### Entries taken from a collection:

○ ○ ○

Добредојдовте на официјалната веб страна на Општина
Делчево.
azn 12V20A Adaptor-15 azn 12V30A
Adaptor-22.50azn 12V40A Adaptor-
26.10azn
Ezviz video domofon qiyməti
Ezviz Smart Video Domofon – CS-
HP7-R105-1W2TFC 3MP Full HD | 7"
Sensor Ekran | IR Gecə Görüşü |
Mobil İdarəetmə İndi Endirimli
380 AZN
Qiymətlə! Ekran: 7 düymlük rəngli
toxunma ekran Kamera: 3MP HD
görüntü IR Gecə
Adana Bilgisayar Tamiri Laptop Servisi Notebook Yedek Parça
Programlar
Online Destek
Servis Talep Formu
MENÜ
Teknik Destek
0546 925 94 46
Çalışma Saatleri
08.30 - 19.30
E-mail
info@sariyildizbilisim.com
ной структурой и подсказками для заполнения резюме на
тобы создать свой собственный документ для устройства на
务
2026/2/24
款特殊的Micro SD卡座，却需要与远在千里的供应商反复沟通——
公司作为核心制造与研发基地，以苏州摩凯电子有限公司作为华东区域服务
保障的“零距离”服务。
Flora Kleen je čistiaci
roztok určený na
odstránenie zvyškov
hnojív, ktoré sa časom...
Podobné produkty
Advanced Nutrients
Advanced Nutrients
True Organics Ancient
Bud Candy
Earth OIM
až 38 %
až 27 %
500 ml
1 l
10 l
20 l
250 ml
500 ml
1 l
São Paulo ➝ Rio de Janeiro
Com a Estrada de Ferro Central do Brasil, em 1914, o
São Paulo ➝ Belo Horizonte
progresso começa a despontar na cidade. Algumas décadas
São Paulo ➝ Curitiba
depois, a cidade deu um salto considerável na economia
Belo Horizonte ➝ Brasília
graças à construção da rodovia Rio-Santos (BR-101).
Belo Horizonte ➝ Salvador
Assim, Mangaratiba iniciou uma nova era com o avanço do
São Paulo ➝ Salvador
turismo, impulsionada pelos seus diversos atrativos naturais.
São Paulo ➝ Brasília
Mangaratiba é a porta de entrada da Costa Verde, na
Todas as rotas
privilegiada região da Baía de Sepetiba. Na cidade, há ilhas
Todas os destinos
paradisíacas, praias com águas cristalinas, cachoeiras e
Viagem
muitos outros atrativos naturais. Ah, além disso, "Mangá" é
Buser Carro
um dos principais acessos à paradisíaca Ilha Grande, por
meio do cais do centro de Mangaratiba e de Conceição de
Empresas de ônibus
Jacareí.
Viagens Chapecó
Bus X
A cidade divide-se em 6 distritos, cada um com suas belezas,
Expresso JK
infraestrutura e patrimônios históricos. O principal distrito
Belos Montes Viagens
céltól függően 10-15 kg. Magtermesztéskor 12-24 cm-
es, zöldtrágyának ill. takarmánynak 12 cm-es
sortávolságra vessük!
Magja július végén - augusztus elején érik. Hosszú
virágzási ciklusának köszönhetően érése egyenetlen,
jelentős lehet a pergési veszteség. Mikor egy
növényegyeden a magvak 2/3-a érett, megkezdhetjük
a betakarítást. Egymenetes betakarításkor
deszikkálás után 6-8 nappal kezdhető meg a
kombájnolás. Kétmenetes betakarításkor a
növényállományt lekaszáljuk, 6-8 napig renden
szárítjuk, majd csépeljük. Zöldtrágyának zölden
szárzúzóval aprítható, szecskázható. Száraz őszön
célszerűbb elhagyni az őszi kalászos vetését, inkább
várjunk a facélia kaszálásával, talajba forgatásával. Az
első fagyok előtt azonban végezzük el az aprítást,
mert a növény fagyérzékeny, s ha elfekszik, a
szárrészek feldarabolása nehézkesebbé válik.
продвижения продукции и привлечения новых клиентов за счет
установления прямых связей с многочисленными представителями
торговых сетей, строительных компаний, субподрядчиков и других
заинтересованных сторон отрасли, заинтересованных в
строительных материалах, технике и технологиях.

○ ○ ○

### Work to be completed:
Retype the entries exactly, please. Leave no line out.

### Response to the exercise:
Добредојдовте на официјалната веб страна на Општина
Делчево.
azn 12V20A Adaptor-15 azn 12V30A
Adaptor-22.50azn 12V40A Adaptor-
26.10azn
Ezviz video domofon qiyməti
Ezviz Smart Video Domofon – CS-
HP7-R105-1W2TFC 3MP Full HD | 7"
Sensor Ekran | IR Gecə Görüşü |
Mobil İdarəetmə İndi Endirimli
380 AZN
Qiymətlə! Ekran: 7 düymlük rəngli
toxunma ekran Kamera: 3MP HD
görüntü IR Gecə
Adana Bilgisayar Tamiri Laptop Servisi Notebook Yedek Parça
Programlar
Online Destek
Servis Talep Formu
MENÜ
Teknik Destek
0546 925 94 46
Çalışma Saatleri
08.30 - 19.30
E-mail
info@sariyildizbilisim.com
ной структурой и подсказками для заполнения резюме на
тобы создать свой собственный документ для устройства на
务
2026/2/24
款特殊的Micro SD卡座，却需要与远在千里的供应商反复沟通——
公司作为核心制造与研发基地，以苏州摩凯电子有限公司作为华东区域服务
保障的“零距离”服务。
Flora Kleen je čistiaci
roztok určený na
odstránenie zvyškov
hnojív, ktoré sa časom...
Podobné produkty
Advanced Nutrients
Advanced Nutrients
True Organics Ancient
Bud Candy
Earth OIM
až 38 %
až 27 %
500 ml
1 l
10 l
20 l
250 ml
500 ml
1 l
São Paulo ➝ Rio de Janeiro
Com a Estrada de Ferro Central do Brasil, em 1914, o
São Paulo ➝ Belo Horizonte
progresso começa a despontar na cidade. Algumas décadas
São Paulo ➝ Curitiba
depois, a cidade deu um salto considerável na economia
Belo Horizonte ➝ Brasília
graças à construção da rodovia Rio-Santos (BR-101).
Belo Horizonte ➝ Salvador
Assim, Mangaratiba iniciou uma nova era com o avanço do
São Paulo ➝ Salvador
turismo, impulsionada pelos seus diversos atrativos naturais.
São Paulo ➝ Brasília
Mangaratiba é a porta de entrada da Costa Verde, na
Todas as rotas
privilegiada região da Baía de Sepetiba. Na cidade, há ilhas
Todas os destinos
paradisíacas, praias com águas cristalinas, cachoeiras e
Viagem
muitos outros atrativos naturais. Ah, além disso, "Mangá" é
Buser Carro
um dos principais acessos à paradisíaca Ilha Grande, por
meio do cais do centro de Mangaratiba e de Conceição de
Empresas de ônibus
Jacareí.
Viagens Chapecó
Bus X
A cidade divide-se em 6 distritos, cada um com suas belezas,
Expresso JK
infraestrutura e patrimônios históricos. O principal distrito
Belos Montes Viagens
céltól függően 10-15 kg. Magtermesztéskor 12-24 cm-
es, zöldtrágyának ill. takarmánynak 12 cm-es
sortávolságra vessük!
Magja július végén - augusztus elején érik. Hosszú
virágzási ciklusának köszönhetően érése egyenetlen,
jelentős lehet a pergési veszteség. Mikor egy
növényegyeden a magvak 2/3-a érett, megkezdhetjük
a betakarítást. Egymenetes betakarításkor
deszikkálás után 6-8 nappal kezdhető meg a
kombájnolás. Kétmenetes betakarításkor a
növényállományt lekaszáljuk, 6-8 napig renden
szárítjuk, majd csépeljük. Zöldtrágyának zölden
szárzúzóval aprítható, szecskázható. Száraz őszön
célszerűbb elhagyni az őszi kalászos vetését, inkább
várjunk a facélia kaszálásával, talajba forgatásával. Az
első fagyok előtt azonban végezzük el az aprítást,
mert a növény fagyérzékeny, s ha elfekszik, a
szárrészek feldarabolása nehézkesebbé válik.
продвижения продукции и привлечения новых клиентов за счет
установления прямых связей с многочисленными представителями
торговых сетей, строительных компаний, субподрядчиков и других
заинтересованных сторон отрасли, заинтересованных в
строительных материалах, технике и технологиях.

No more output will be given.